The founding members of the Motor Sport magazine Hall of Fame are some of motor racing’s greatest names. For us, it was a ‘given’ that they should be members. Names like Ayrton Senna, Enzo Ferrari, Tazio Nuvolari, Jim Clark, Juan Manuel Fangio and Stirling Moss have made the sport what it is today. So, before we inducted the first four members in 2010, we announced these eight founding members.
Formula 1: Enzo Ferrari
‘Il Commendatore’ was the founder of Scuderia Ferrari and one of motor sport’s most influential figures. He was renowned for his genius and temperamental nature in equal measure, but without him Ferrari and its many Grand Prix victories would never have happened.
Formula 1: Tazio Nuvolari
Without doubt the most accomplished driver of his era and arguably one of the fastest. Nuvolari was European Drivers’ Champion in 1932, winner of the 1933 Le Mans 24 Hours, winner of the Mille Miglia in 1930 and ’33, and was also 350cc Motorcycle European Champion in ’25.
Formula 1: Ayrton Senna
The Brazilian racing driver from São Paulo won three world championships for McLaren in 1988, ’90 and ’91. He was a deeply spiritual man and waged a bitter rivalry with Alain Prost. His speed over a single lap and in wet conditions sealed his reputation as the awesome force of his era.
Formula 1: Jim Clark
The quiet Scot won two world championships in 1963 and ’65. He was well known for winning in any type of car he had the chance to drive, including the Indy 500 in ’65 and the ’64 British Saloon Car Championship. At the time of his death he had won more GPs, 25, than anyone in history.

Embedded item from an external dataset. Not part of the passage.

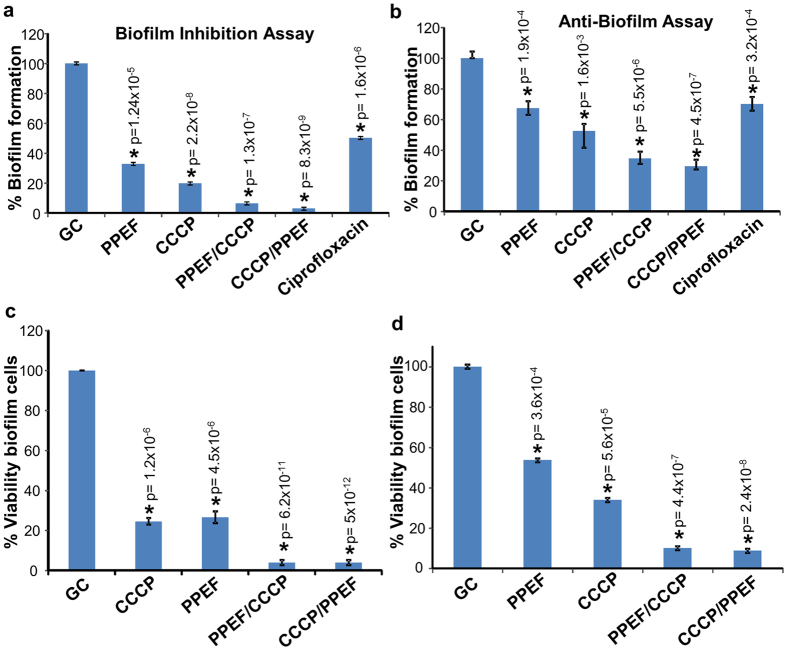
PPEF and CCCP in combination inhibit the biofilm mass, eradicate preformed biofilm and kills the biofilm forming cells.(a) Biofilm inhibition assay in presence (1XMIC) PPEF, (1XMIC) CCCP, in combination of (1XMIC) PPEF and (1/2XMIC) CCCP, in combination of (1XMIC) CCCP and (1/2XMIC) PPEF and 1XMIC ciprofloxacin. (b) Pre-formed biofilm eradication assay in presence of (1XMIC) PPEF, (1XMIC) CCCP, in combination of (1XMIC) PPEF and (1/2XMIC) CCCP, in combination of (1XMIC) CCCP and (1/2XMIC) PPEF and 1XMIC ciprofloxacin. (c) The percentage of viable cells forming biofilm determined by MTT with respect to control in presence (1XMIC) PPEF, (1XMIC) CCCP, in combination of (1XMIC) PPEF and (1/2XMIC) CCCP, in combination of (1XMIC) CCCP and (1/2XMIC) PPEF. (d) The percentage of viable cells treated after biofilm formation determined by MTT reduction to its insoluble formazan with respect to control samples in presence (1XMIC) PPEF, (1XMIC) CCCP, in combination of (1XMIC) PPEF and (1/2XMIC) CCCP, in combination of (1XMIC) CCCP and (1/2XMIC) PPEF. Results are presented of three independent experiments (n = 3) presented as mean ± SD. Statistical analysis was done by one way ANOVA followed by two tailed‘t’ test. Asterisks (*) indicates statistical significance and (*P ≤ 0.05) values are considered significant. Detailed statistically significant p-values of control vs. experimental are indicated.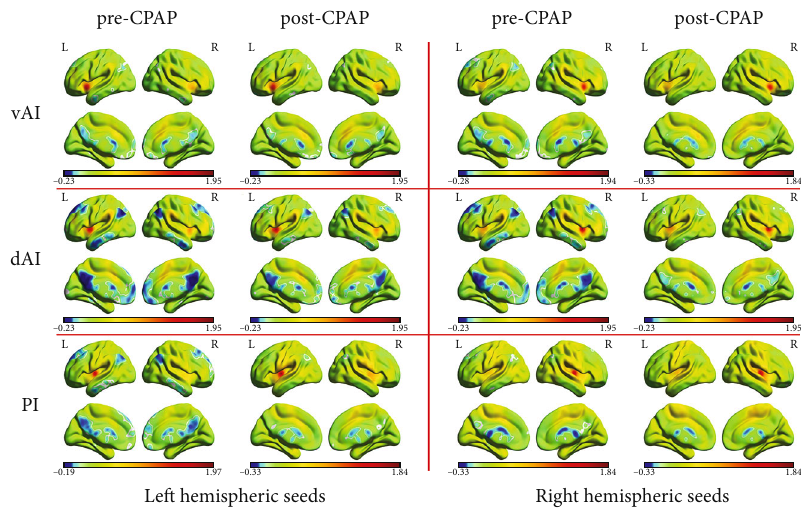
Figure 2: The distribution patterns of resting-state functional connectivity in di ff erent insular subregions are highly similar in pre-CPAP OSA and post-CPAP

Formula 1: Sir Jackie Stewart
JYS won three world championships in 1969, ’71 and ’73 for Matra and Tyrrell. The Scot went on to start his own Formula 1 team in 1997 but perhaps his greatest legacy is for almost single-handedly leading the drive for improved safety standards, saving numerous lives in the process.
Formula 1: Juan Manuel Fangio
Although he was already in his 40s, the Maestro succeeded Nuvolari as racing’s greatest driver in the post-war world. The Argentinian won an astonishing five world championships between 1951 and ’57 for four different manufacturers – Alfa Romeo, Ferrari, Mercedes and Maserati.
Formula 1: Sir Stirling Moss
Arguably the greatest all-round racing driver of all time. Stirling was and is known as ‘Mr Motor Racing’. He excelled in every type of machinery he piloted, be it saloon cars, 500s or Formula 1. Extremely unlucky not to win a world championship, Moss nevertheless remains a true icon of the sport.
Formula 1: Michael Schumacher
This seven-time world champion is the man who broke all records. Over a Formula 1 career spanning two decades he won 91 Grands Prix, finished on the podium 154 times and earned 68 pole positions. In 2010 he made a return for Mercedes-Benz after three seasons out of the sport.